On the wall of the Federal Hall in Nassau Street there is a bronze map of Ohio, which commemorates the OHIO COMPANY, a group of Revolutionary army officers who got together in 1786 to plan and organize the settlement of territory northwest of the Ohio River. In 1787 they met with Congress at Federal Hall to discuss the purchase of the land, and in July that year Congress passed the NORTHWEST ORDNANCE, creating the Northwest Territory, which would become the states of Ohio, Indiana, Illinois, Michigan, and Wisconsin.
The highlight of the museum in the Federal Hall National Memorial is the GEORGE WASHINGTON INAUGURAL BIBLE. Printed in London in 1625, the Bible was loaned to Washington for his inauguration by a local New York Masonic Lodge and has since been used at the inaugurations of Presidents Warren G. Harding, Dwight D. Eisenhower, Jimmy Carter, and most recently George H. W. Bush, whose inauguration in 1989 took place exactly 200 years after Washington’s.

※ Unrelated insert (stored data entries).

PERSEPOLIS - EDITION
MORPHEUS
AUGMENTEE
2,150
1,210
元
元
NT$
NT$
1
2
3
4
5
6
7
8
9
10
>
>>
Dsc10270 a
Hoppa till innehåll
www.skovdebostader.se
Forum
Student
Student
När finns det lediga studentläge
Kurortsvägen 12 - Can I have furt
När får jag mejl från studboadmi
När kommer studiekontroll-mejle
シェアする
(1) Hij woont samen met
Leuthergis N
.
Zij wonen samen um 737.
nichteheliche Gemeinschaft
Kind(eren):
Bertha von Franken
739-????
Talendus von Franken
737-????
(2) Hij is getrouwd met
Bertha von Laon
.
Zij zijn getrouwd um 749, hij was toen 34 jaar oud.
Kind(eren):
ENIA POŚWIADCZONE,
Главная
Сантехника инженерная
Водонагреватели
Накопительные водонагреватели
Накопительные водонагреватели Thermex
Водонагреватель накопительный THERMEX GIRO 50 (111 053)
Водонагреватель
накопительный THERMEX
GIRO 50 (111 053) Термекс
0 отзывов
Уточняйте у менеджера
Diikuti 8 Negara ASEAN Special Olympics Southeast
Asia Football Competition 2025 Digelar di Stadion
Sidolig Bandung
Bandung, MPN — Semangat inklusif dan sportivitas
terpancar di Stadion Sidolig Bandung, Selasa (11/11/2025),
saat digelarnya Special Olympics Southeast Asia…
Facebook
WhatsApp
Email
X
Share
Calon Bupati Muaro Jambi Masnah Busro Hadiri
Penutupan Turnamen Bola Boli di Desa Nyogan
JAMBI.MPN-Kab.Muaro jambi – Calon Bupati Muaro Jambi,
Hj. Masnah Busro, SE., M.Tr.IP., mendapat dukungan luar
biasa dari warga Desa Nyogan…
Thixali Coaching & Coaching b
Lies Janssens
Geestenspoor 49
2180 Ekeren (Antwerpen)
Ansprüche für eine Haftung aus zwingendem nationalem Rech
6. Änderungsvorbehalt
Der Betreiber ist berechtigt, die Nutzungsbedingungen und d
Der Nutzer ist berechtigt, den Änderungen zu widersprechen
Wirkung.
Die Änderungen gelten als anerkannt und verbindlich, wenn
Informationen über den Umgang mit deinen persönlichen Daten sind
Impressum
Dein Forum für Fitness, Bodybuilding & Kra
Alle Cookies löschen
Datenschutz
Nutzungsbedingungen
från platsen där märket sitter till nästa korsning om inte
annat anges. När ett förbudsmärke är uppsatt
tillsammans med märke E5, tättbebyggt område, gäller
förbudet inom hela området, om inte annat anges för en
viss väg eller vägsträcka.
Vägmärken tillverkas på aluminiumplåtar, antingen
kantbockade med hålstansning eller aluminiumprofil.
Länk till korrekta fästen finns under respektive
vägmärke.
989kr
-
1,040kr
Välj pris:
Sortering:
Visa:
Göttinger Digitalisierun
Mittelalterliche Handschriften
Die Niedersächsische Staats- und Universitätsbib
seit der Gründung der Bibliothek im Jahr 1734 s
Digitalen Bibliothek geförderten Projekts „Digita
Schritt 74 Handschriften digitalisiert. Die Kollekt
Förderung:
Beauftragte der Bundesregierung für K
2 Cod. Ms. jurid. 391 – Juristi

THE FIRST RECORDED PLAY IN NEW YORK, as reported in the New England and Boston Gazette of January 1, 1733, was a performance of George Farquhar’s The Recruiting Officer at the “New Theater” on Nassau Street, on December 11, 1732. The New Theater was a converted warehouse belonging to the acting governor of the colony RIP VAN DAM. There is some suggestion that a rival theater was set up in a back room of ABRAHAM CORBETT’S TAVERN on Broadway at Beaver Street, near the governor’s quarters, by WILLIAM COSBY, who succeeded Van Dam as governor. The two disliked each other intensely.
The Bank of the Manhattan Company, which opened its first office at No. 40 Wall Street in 1799, was founded by Aaron Burr as a rival to Alexander Hamilton’s Bank of New York.
In 1946 a U.S. Army Air Force plane crashed into the 58th floor of No. 40 Wall Street, the Bank of Manhattan Trust Building, in thick fog, killing all five people on board. No one in the building, or on the street below, was injured.